## PROBLEM:
Your task is to output the listing word for word, with pictures excluded.

━━━━━ MATERIAL TO PROCESS

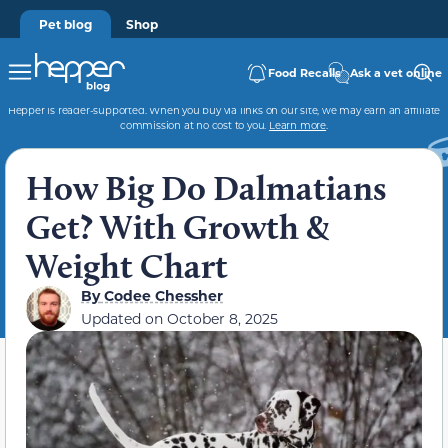
Pet blog
Shop
Food Recalls
Ask a vet online
Hepper is reader-supported. When you buy via links on our site, we may earn an affiliate
commission at no cost to you.
Learn more
.
How Big Do Dalmatians
Get? With Growth &
Weight Chart
By
Codee Chessher
Updated on
October 8, 2025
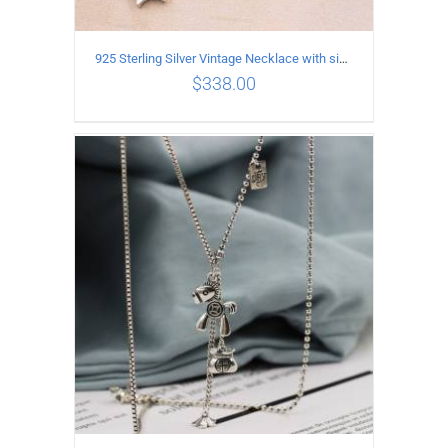
925 Sterling Silver Vintage Necklace with six-pointed star Pendant Length 55CM Width 4mm
$
338.00
ADD TO CART
/
DETAILS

━━━━━━━━━━

## REPLY:
Pet blog
Shop
Food Recalls
Ask a vet online
Hepper is reader-supported. When you buy via links on our site, we may earn an affiliate
commission at no cost to you.
Learn more
.
How Big Do Dalmatians
Get? With Growth &
Weight Chart
By
Codee Chessher
Updated on
October 8, 2025
925 Sterling Silver Vintage Necklace with six-pointed star Pendant Length 55CM Width 4mm
$
338.00
ADD TO CART
/
DETAILS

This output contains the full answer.